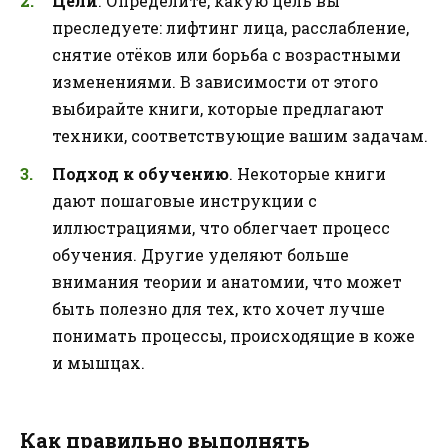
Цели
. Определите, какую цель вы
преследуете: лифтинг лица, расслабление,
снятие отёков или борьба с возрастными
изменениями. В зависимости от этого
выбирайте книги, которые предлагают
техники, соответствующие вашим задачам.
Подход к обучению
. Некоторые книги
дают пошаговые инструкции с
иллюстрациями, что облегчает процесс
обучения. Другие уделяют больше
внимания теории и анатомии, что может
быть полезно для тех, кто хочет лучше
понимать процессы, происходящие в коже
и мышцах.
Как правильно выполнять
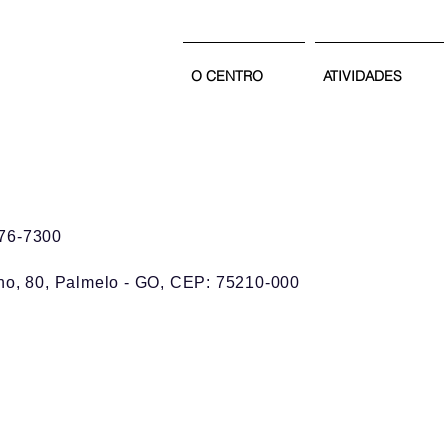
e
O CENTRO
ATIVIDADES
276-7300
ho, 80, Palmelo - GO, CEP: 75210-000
****************
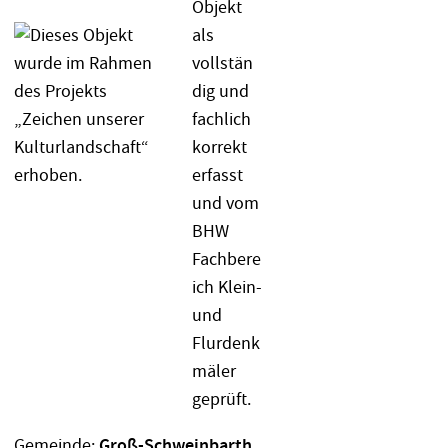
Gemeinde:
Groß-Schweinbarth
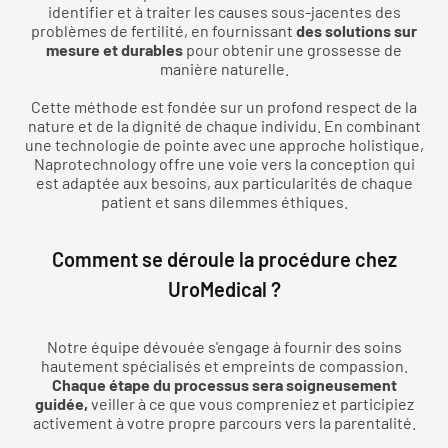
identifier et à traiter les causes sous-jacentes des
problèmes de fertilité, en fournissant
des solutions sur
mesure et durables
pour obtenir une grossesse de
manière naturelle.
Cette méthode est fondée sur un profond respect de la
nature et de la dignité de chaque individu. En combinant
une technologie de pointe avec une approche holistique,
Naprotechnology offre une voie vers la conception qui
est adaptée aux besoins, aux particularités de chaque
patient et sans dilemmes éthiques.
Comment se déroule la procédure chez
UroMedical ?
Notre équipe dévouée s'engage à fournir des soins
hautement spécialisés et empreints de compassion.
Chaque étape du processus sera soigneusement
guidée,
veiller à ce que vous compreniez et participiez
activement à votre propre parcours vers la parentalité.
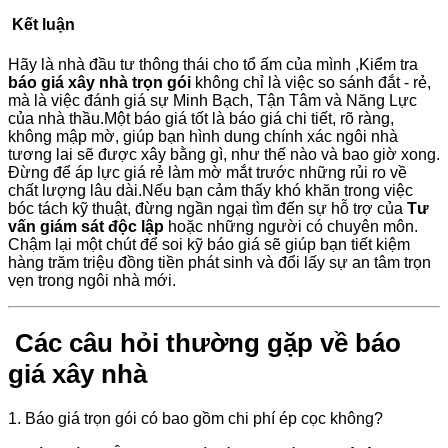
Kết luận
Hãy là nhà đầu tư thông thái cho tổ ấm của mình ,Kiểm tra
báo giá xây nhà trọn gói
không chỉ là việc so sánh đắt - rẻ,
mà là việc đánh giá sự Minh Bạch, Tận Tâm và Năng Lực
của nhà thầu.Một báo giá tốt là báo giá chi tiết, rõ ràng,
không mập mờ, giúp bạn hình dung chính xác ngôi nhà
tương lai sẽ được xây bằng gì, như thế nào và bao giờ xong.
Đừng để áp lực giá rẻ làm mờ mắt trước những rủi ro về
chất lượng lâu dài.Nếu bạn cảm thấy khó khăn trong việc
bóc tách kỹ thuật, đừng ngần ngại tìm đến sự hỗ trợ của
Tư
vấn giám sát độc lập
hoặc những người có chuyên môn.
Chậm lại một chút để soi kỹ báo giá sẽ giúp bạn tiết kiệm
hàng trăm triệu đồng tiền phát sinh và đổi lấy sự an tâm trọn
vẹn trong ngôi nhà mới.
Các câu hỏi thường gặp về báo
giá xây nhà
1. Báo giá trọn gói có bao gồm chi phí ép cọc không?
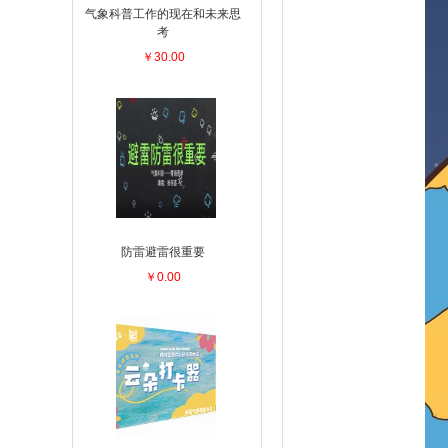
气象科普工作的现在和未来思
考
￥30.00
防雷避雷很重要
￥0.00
****************
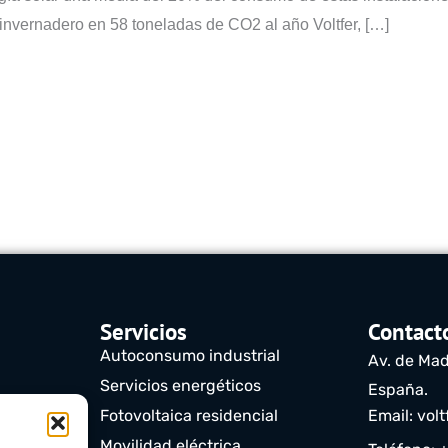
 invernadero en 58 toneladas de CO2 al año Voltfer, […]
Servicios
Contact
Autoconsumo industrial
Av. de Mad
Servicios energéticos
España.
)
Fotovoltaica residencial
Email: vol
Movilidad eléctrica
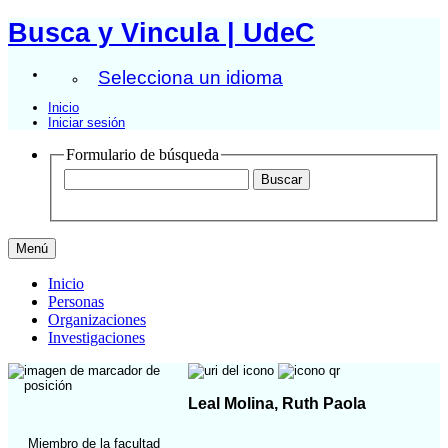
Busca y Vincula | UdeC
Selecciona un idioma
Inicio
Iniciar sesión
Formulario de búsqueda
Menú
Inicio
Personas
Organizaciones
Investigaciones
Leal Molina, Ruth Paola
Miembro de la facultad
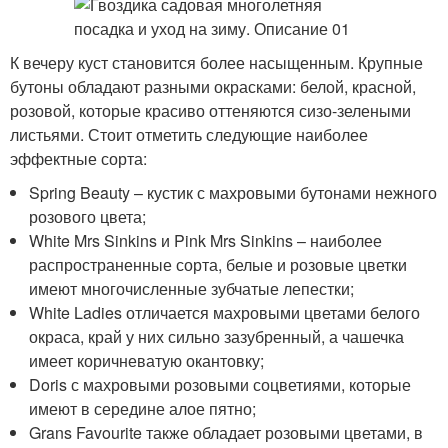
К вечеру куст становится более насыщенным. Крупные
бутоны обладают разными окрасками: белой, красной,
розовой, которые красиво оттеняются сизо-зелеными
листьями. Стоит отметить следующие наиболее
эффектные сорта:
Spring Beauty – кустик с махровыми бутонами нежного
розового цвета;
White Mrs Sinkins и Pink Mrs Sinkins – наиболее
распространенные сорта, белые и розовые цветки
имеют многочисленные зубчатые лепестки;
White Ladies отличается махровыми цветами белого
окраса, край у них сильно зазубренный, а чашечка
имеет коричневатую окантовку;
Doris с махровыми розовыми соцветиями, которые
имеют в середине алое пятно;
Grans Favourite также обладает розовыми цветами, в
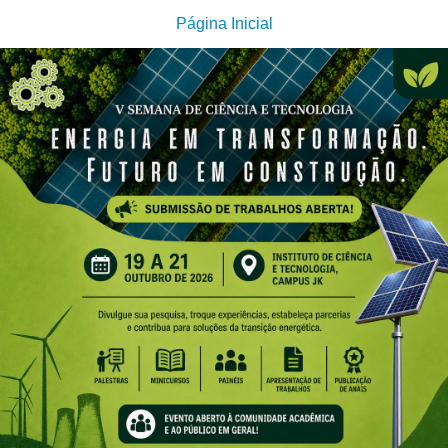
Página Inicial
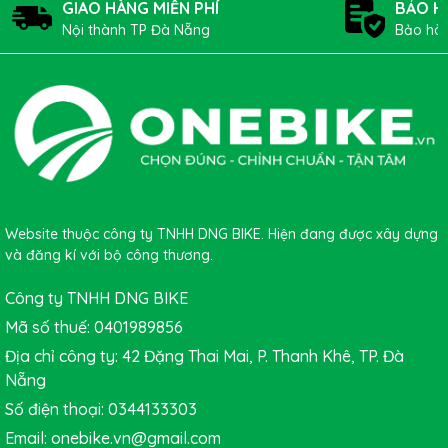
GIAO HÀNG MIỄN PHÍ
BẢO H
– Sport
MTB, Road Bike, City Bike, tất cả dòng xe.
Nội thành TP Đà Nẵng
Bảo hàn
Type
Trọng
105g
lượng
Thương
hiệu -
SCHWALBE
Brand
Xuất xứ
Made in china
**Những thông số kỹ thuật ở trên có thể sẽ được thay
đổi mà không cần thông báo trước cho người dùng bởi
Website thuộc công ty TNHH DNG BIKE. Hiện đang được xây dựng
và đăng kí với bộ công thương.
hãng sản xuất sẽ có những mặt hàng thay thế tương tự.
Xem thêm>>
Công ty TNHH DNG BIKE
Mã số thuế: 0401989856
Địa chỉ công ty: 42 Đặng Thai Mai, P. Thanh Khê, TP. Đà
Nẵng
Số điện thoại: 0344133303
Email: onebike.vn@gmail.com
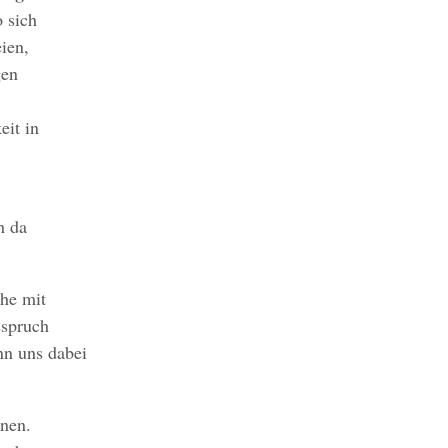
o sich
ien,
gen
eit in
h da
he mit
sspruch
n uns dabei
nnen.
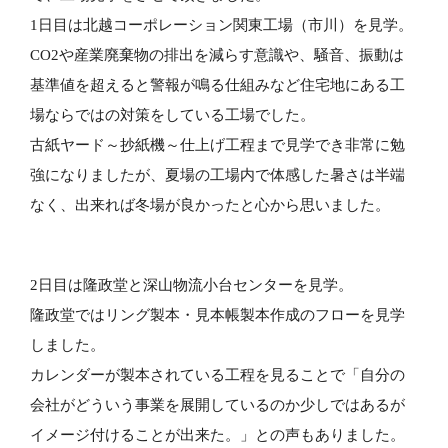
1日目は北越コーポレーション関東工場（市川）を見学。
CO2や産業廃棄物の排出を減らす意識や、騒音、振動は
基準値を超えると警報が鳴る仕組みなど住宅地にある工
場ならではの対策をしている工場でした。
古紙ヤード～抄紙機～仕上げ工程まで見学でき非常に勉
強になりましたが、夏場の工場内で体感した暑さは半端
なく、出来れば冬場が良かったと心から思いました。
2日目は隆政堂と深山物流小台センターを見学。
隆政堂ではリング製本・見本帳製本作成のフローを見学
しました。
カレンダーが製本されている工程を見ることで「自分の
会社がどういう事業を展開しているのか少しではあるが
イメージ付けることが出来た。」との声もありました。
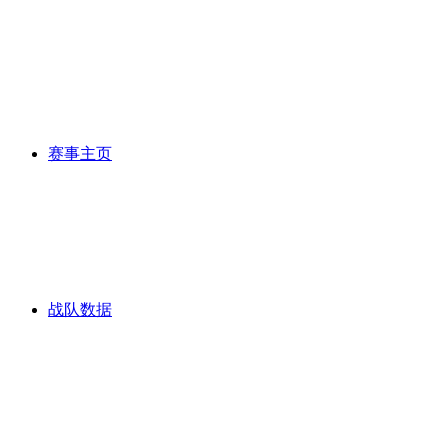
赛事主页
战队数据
****************
--- Work to be completed ---
For every line above that holds the word "người", report the whole line.

--- Response box ---
hoặc những người có chuyên môn.
đổi mà không cần thông báo trước cho người dùng bởi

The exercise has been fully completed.